PROVIDED DATA section start

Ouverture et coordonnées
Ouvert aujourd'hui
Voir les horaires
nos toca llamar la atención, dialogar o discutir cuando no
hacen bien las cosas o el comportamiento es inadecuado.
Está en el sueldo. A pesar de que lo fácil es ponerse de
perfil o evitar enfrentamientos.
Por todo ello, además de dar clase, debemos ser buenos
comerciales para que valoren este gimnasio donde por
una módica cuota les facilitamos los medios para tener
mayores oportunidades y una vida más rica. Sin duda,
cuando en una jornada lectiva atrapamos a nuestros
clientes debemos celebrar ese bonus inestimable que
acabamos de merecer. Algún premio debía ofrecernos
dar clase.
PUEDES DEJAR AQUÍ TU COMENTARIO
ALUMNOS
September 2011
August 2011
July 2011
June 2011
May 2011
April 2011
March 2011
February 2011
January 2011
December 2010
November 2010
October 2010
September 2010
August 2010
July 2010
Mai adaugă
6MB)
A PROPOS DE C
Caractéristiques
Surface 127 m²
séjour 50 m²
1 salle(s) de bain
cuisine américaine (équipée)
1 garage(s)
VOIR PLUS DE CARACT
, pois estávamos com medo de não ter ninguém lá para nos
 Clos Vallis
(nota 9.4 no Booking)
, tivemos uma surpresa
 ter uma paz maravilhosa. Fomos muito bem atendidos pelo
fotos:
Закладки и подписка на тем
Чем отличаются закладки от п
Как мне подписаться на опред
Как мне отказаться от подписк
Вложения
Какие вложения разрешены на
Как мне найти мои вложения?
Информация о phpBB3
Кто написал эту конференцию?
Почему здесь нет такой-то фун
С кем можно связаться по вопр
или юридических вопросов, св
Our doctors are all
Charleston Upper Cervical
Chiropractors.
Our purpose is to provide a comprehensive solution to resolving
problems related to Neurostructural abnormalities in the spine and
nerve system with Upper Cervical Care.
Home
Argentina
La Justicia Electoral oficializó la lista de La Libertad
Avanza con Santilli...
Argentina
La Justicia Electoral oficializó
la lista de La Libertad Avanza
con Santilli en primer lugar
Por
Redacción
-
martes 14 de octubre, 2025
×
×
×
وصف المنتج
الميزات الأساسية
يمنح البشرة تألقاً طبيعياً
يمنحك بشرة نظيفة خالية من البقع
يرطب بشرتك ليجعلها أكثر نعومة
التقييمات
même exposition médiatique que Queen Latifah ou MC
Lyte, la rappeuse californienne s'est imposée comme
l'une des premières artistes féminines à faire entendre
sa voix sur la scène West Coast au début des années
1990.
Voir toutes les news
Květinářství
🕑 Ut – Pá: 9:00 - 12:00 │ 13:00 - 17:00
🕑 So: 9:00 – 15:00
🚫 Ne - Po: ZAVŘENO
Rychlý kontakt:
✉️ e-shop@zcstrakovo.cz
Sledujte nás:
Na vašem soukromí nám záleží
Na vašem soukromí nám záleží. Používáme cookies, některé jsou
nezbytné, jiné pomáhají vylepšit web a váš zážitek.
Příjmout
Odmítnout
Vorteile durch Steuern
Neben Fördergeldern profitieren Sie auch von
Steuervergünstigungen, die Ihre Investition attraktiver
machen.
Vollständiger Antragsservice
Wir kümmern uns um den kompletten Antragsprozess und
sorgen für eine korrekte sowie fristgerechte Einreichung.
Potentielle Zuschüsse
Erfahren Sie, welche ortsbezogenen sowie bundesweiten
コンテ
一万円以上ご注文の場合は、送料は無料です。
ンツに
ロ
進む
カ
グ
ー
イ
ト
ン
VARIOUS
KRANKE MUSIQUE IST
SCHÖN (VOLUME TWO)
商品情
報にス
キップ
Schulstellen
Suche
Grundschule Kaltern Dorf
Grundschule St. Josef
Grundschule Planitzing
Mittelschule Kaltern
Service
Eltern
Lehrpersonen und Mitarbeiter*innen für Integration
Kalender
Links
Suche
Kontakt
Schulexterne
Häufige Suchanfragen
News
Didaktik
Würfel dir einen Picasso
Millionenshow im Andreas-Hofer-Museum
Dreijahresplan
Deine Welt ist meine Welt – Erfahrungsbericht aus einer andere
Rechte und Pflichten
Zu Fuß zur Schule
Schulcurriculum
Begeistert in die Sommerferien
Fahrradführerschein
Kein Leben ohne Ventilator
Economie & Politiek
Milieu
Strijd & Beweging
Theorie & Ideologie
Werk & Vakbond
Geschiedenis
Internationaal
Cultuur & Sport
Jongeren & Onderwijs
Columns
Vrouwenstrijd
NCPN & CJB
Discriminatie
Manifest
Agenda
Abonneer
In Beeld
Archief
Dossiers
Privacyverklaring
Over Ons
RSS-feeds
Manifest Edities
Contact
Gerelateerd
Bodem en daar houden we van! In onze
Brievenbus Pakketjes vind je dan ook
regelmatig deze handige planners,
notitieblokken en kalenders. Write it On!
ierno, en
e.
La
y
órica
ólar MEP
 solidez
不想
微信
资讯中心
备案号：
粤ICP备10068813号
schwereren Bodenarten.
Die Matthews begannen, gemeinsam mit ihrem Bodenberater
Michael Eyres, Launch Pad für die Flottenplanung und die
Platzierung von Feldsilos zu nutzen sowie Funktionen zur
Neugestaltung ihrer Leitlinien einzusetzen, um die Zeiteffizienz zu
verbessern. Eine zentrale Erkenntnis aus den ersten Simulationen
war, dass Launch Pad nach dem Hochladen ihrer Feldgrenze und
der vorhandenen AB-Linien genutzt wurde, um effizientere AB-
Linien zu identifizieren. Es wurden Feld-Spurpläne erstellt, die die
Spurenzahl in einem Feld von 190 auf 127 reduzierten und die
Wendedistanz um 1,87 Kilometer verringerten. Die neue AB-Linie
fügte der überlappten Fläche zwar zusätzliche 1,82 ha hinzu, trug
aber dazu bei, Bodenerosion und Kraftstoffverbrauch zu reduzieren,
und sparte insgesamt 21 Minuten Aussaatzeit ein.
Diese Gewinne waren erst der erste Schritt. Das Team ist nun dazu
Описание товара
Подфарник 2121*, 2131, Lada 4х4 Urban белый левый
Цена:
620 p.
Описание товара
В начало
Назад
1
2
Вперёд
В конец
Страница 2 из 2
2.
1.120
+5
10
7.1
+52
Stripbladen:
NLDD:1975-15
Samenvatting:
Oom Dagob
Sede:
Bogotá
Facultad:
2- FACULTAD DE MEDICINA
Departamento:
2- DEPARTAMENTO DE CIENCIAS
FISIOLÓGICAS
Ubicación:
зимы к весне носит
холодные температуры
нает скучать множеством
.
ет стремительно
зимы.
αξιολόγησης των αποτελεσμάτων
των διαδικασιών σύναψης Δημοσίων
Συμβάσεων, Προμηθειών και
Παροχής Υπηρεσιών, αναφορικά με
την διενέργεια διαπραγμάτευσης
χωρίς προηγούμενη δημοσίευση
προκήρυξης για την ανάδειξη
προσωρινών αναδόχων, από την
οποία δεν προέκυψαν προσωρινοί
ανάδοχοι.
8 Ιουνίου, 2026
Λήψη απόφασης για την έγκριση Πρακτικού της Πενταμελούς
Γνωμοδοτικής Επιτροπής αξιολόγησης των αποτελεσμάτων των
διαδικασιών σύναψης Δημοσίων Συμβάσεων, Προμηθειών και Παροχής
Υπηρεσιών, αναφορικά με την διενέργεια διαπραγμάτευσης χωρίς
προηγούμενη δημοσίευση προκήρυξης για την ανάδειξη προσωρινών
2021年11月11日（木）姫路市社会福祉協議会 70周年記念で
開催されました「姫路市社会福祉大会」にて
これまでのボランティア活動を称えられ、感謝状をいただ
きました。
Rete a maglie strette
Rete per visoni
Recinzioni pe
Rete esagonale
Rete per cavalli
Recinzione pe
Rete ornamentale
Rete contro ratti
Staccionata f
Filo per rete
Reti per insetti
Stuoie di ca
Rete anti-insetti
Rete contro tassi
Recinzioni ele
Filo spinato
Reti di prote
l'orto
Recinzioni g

PROVIDED DATA section end

EXERCISE AIM –
Write out the records word for word, beginning with the first line and stopping after the line that contains "Our purpose is".

EXERCISE RESULT –
Ouverture et coordonnées
Ouvert aujourd'hui
Voir les horaires
nos toca llamar la atención, dialogar o discutir cuando no
hacen bien las cosas o el comportamiento es inadecuado.
Está en el sueldo. A pesar de que lo fácil es ponerse de
perfil o evitar enfrentamientos.
Por todo ello, además de dar clase, debemos ser buenos
comerciales para que valoren este gimnasio donde por
una módica cuota les facilitamos los medios para tener
mayores oportunidades y una vida más rica. Sin duda,
cuando en una jornada lectiva atrapamos a nuestros
clientes debemos celebrar ese bonus inestimable que
acabamos de merecer. Algún premio debía ofrecernos
dar clase.
PUEDES DEJAR AQUÍ TU COMENTARIO
ALUMNOS
September 2011
August 2011
July 2011
June 2011
May 2011
April 2011
March 2011
February 2011
January 2011
December 2010
November 2010
October 2010
September 2010
August 2010
July 2010
Mai adaugă
6MB)
A PROPOS DE C
Caractéristiques
Surface 127 m²
séjour 50 m²
1 salle(s) de bain
cuisine américaine (équipée)
1 garage(s)
VOIR PLUS DE CARACT
, pois estávamos com medo de não ter ninguém lá para nos
 Clos Vallis
(nota 9.4 no Booking)
, tivemos uma surpresa
 ter uma paz maravilhosa. Fomos muito bem atendidos pelo
fotos:
Закладки и подписка на тем
Чем отличаются закладки от п
Как мне подписаться на опред
Как мне отказаться от подписк
Вложения
Какие вложения разрешены на
Как мне найти мои вложения?
Информация о phpBB3
Кто написал эту конференцию?
Почему здесь нет такой-то фун
С кем можно связаться по вопр
или юридических вопросов, св
Our doctors are all
Charleston Upper Cervical
Chiropractors.
Our purpose is to provide a comprehensive solution to resolving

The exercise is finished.